When Google measures the trust of a domain from its backlinks, the search engine actually weighs having a high number of referring domains as a ranking signal. This means that a website with fifty backlinks coming from fifty different domains could be seen as more trustworthy than a website with five hundred backlinks coming from only five domains.
So, if you want to increase your SEO with link building, then you will want to gather new links from as many referring domains and IPs as possible. Otherwise, gaining additional links from a website that already links to you will not impact your SEO as much as a new link from a new website.
With these two reports, you’ll be able to pinpoint your competitor’s top partnerships that lead to backlinks and find similar opportunities for your website to gain links and boost SEO. Your competitor’s referring domains and IPs will be great reports to discover blogs, media sites, informational portals, and geographic areas in your niche that are sending links to websites like yours.
In addition to these reports, you may want to take advantage of the Backlink Gap tool to locate referring domains that send backlinks to multiple websites that you compete with.
Referring Domains
The Referring Domains report will give you a list of every domain that’s linking back to the queried domain. At the top of the report will be a New and Lost Referring domains graph:
Below the graph, will be the complete listing of domains Semrush found linking to the queried domain. The domains will be listed in descending order by the number of backlinks they send to the queried domain.

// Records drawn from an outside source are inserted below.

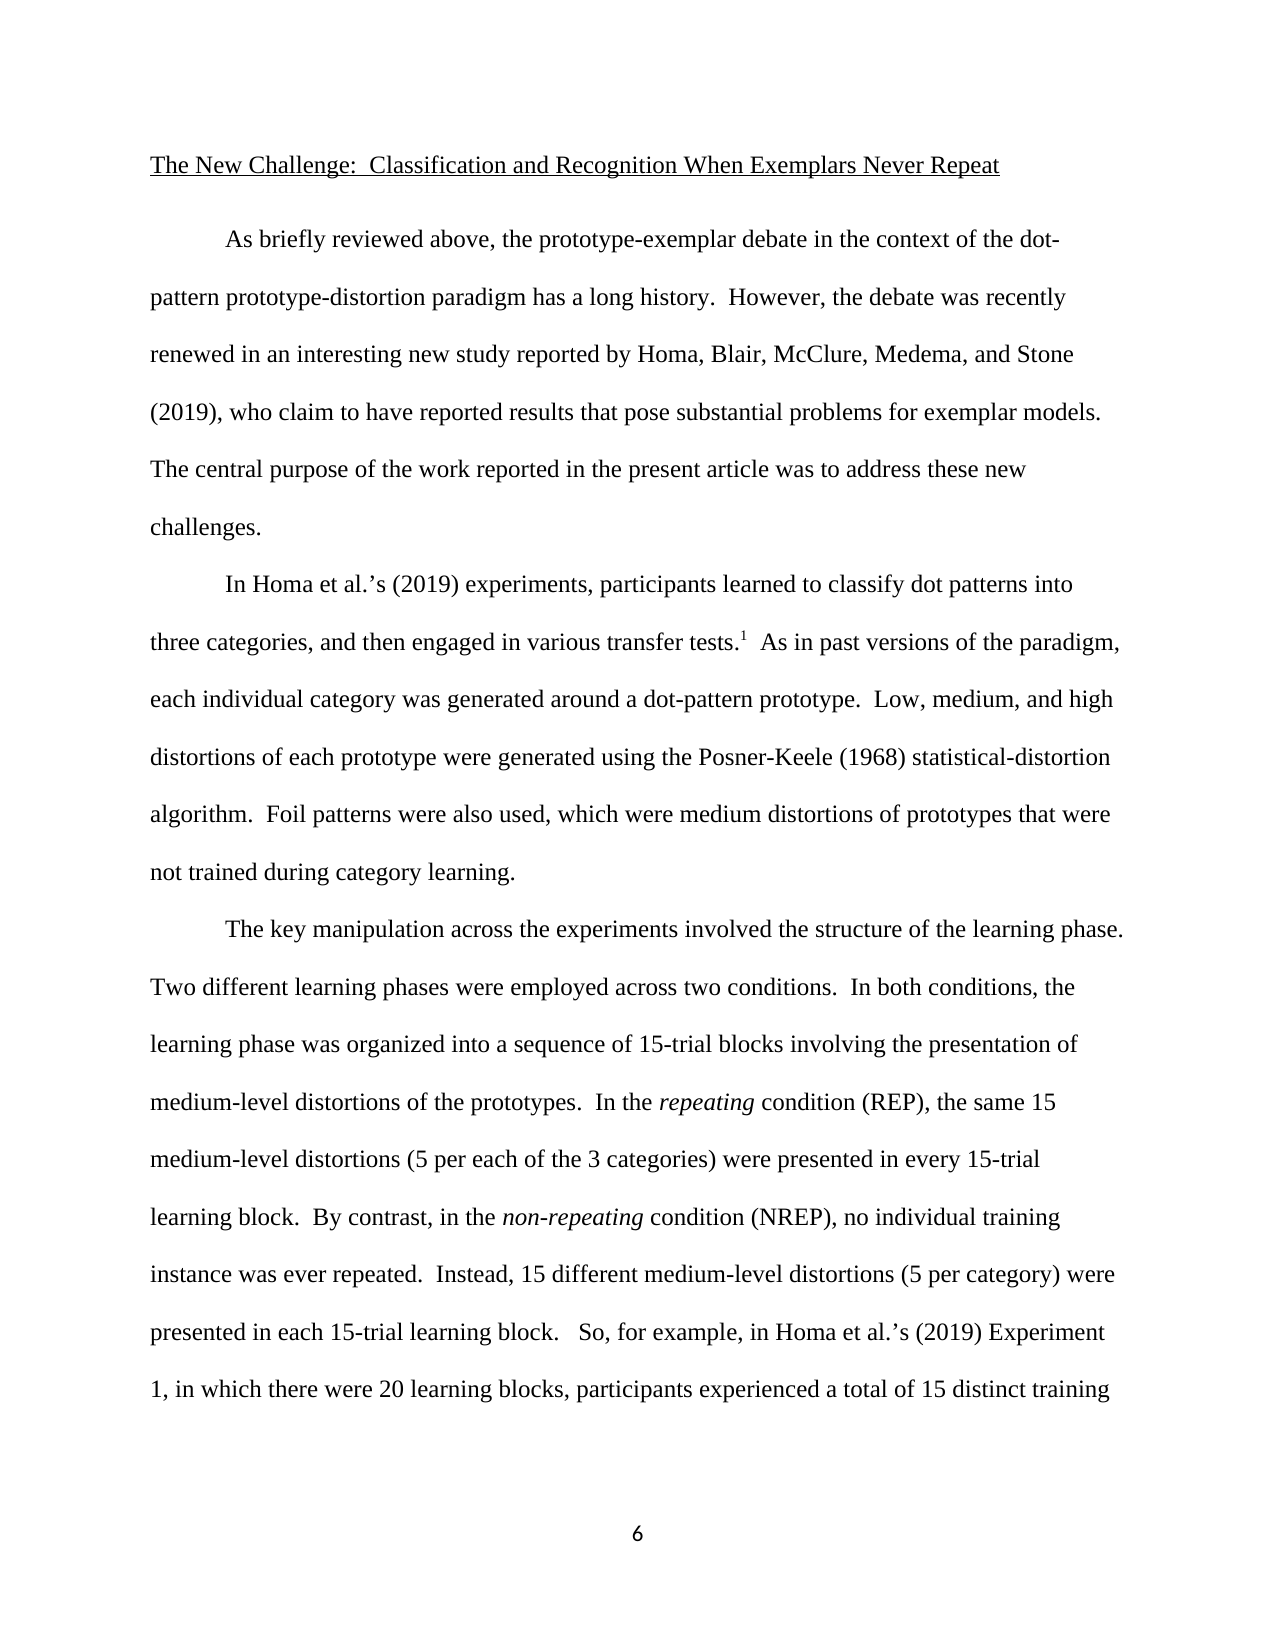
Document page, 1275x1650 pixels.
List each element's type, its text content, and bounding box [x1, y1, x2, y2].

text The key manipulation across the experiments involved the structure of the learning phase. [150, 914, 1125, 943]
text As briefly reviewed above, the prototype-exemplar debate in the context of the dot-pattern prototype-distortion paradigm has a long history. However, the debate was recently renewed in an interesting new study reported by Homa, Blair, McClure, Medema, and Stone (2019), who claim to have reported results that pose substantial problems for exemplar models. The central purpose of the work reported in the present article was to address these new challenges. [150, 224, 1125, 540]
text In Homa et al.’s (2019) experiments, participants learned to classify dot patterns into three categories, and then engaged in various transfer tests.1 As in past versions of the paradigm, each individual category was generated around a dot-pattern prototype. Low, medium, and high distortions of each prototype were generated using the Posner-Keele (1968) statistical-distortion algorithm. Foil patterns were also used, which were medium distortions of prototypes that were not trained during category learning. [150, 569, 1125, 885]
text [150, 972, 1125, 1403]
text The New Challenge: Classification and Recognition When Exemplars Never Repeat [150, 150, 1125, 179]
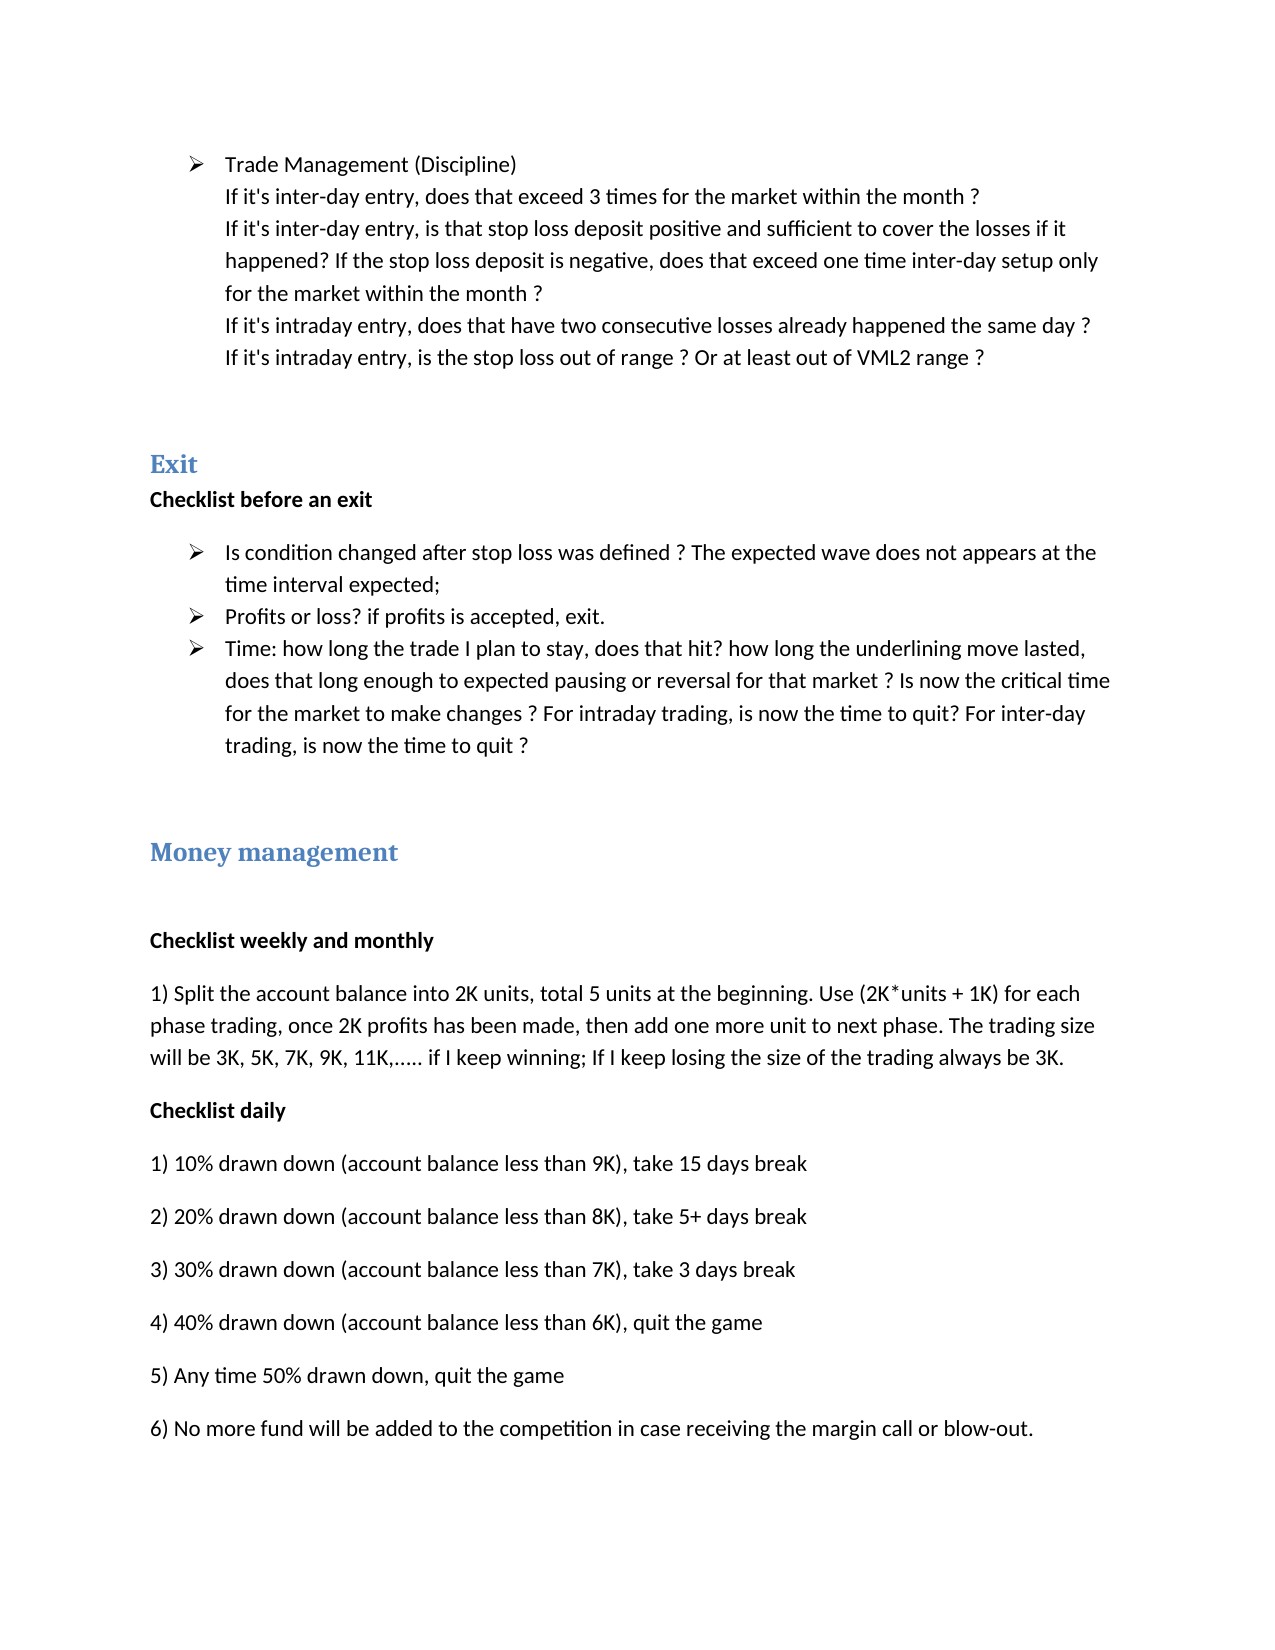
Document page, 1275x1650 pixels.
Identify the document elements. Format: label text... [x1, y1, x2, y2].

The table can be sorted by the total number of backlinks and Authority Score. Sort by the number of backlinks to find your competitor’s most generous partnership, and sort by Authority Score to find domains that contribute the most valuable links that will make an impact on SEO.

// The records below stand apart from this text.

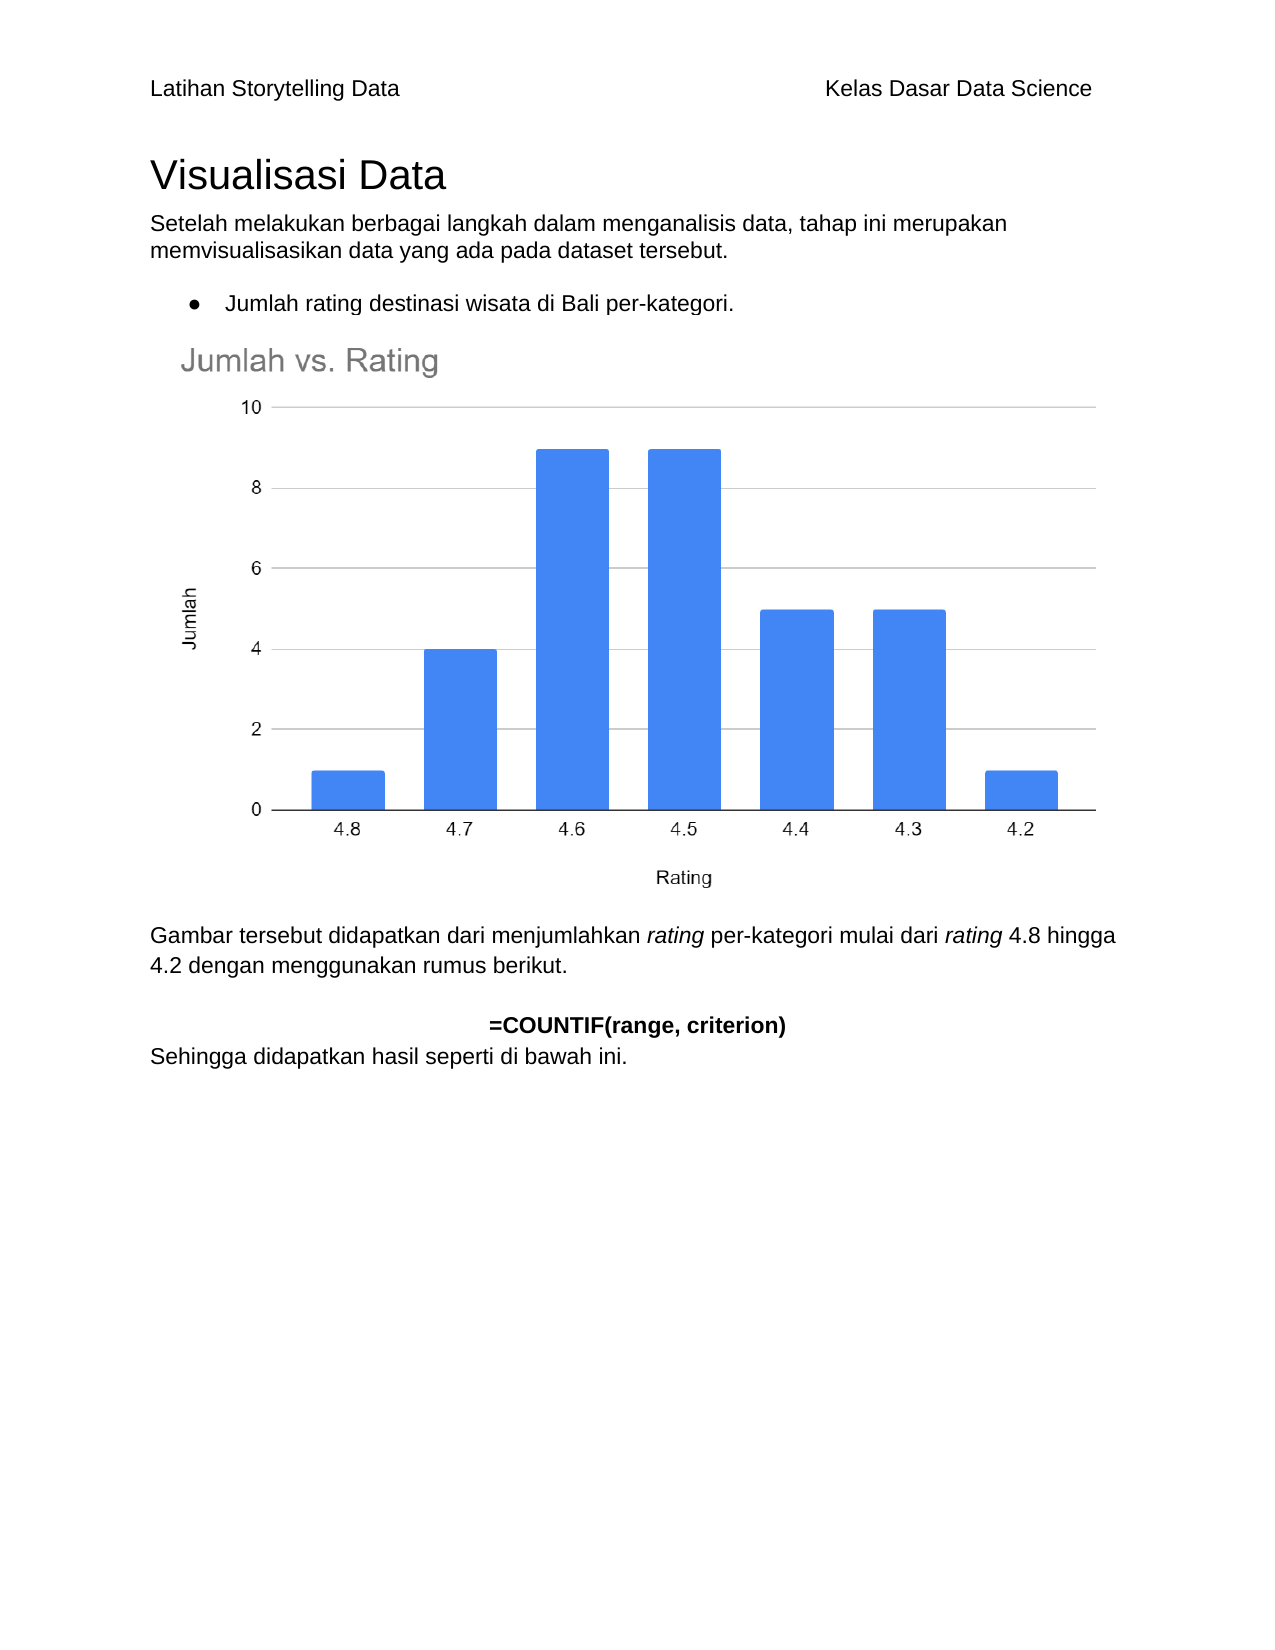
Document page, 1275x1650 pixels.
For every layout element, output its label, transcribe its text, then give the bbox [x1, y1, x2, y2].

text Sehingga didapatkan hasil seperti di bawah ini. [150, 1043, 1125, 1069]
picture [150, 315, 1125, 918]
text Gambar tersebut didapatkan dari menjumlahkan rating per-kategori mulai dari rating 4.8 hingga 4.2 dengan menggunakan rumus berikut. [150, 922, 1125, 978]
text =COUNTIF(range, criterion) [150, 1012, 1125, 1039]
text Setelah melakukan berbagai langkah dalam menganalisis data, tahap ini merupakan memvisualisasikan data yang ada pada dataset tersebut. [150, 210, 1125, 263]
subtitle Visualisasi Data [150, 150, 1125, 198]
list Jumlah rating destinasi wisata di Bali per-kategori. [187, 289, 1125, 315]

You can also sort this table by First Seen and Last Seen date to look for your competitor’s oldest and most recent backlink partners.

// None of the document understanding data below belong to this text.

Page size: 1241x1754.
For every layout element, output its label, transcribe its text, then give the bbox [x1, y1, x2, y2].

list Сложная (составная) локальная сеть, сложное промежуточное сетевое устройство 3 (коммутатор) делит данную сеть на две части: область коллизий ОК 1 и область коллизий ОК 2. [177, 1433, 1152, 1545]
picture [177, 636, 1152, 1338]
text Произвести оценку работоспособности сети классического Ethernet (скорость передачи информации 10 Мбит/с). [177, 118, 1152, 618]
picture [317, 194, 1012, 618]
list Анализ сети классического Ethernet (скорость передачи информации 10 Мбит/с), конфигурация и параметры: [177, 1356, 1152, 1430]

The IP address and country are listed in this table so you can analyze the popularity of your competitor’s website by geographic region. It’s generally agreed that having a more diverse background of links, compared to a high volume coming from the same IP address and region, will send a stronger trust signal to search engines. The Referring IPs report will provide a table to better analyze the IPs and geographic distribution of backlinks.
For each domain, you will be able to see the root domain as well as the category associated with it. This is a great way to see which of the referring domains are most closely associated with your niche.
Referring Domains Advanced Filters
Above the table, you’ll find quick filters:
All/Active/New/Lost - filters the table by all links, only active links, new links (links that have appeared within the past 30 days), and lost links (links that have been lost within the past 6 months).
All/Follow/Nofollow - follow backlinks pass the link juice from a referring website to you, while nofollow ones don’t. That way, a follow domain contains at least one follow link to your website, and a nofollow domain doesn’t provide any follow backlinks at all.
If you need more filters, you can configure them by clicking the “Add filter” button, which gives you the option to filter by Link Attributes, Category, IP address, Zones (top-level domain), and Countries.
Authority score - The AS filter lets you choose from a set of 10 different ranges, as well as create a custom range. Next to each set range, you can see the number of domains associated with each.
Category - analyze backlinks from a certain industry.
Zone filters are essentially TLD filters, and a Country filter will find all of the referring domains located in a certain country with their various TLDs. Filtering before exporting your data is an excellent way to hone in on a specific range of backlink prospects.
For example, a zone filter for “.au” could find websites using the .au TLD that are hosted in the United States, while a country filter for “Australia” could find websites in Australia with .com or .org TLDs.
Referring IPs
The Referring IPs report will show you every IP address of the backlinks to a website. With this information, you will be able to tell how many backlinks are coming from one IP address, and how many are coming from various countries. Having a widespread distribution of backlinks is healthy for SEO, and by using this report you can analyze which countries your site is getting the most links from and where it is most popular.
The IPs in the table are sorted by the number of domains on each IP (a single IP can host numerous websites if they are all hosted on the same server) and can also be sorted by the number of backlinks to the site, or first and last seen date of the IP.
Clicking on a number in the Domains column will take you to a filtered Referring Domains report and clicking on a number in the Backlinks column will take you to a filtered Backlinks report. These reports will provide you with the full listing of referring domains or backlinks that are coming from the specified IP address. From there, you can export the list to save your research.
One reason for looking into a domain’s referring IPs is looking for a sign of black-hat SEO tactics. If you see a single IP address sending an extremely high number of backlinks from multiple domains, that could be a sign of a private blog network, link network, or other fabricated link schemes.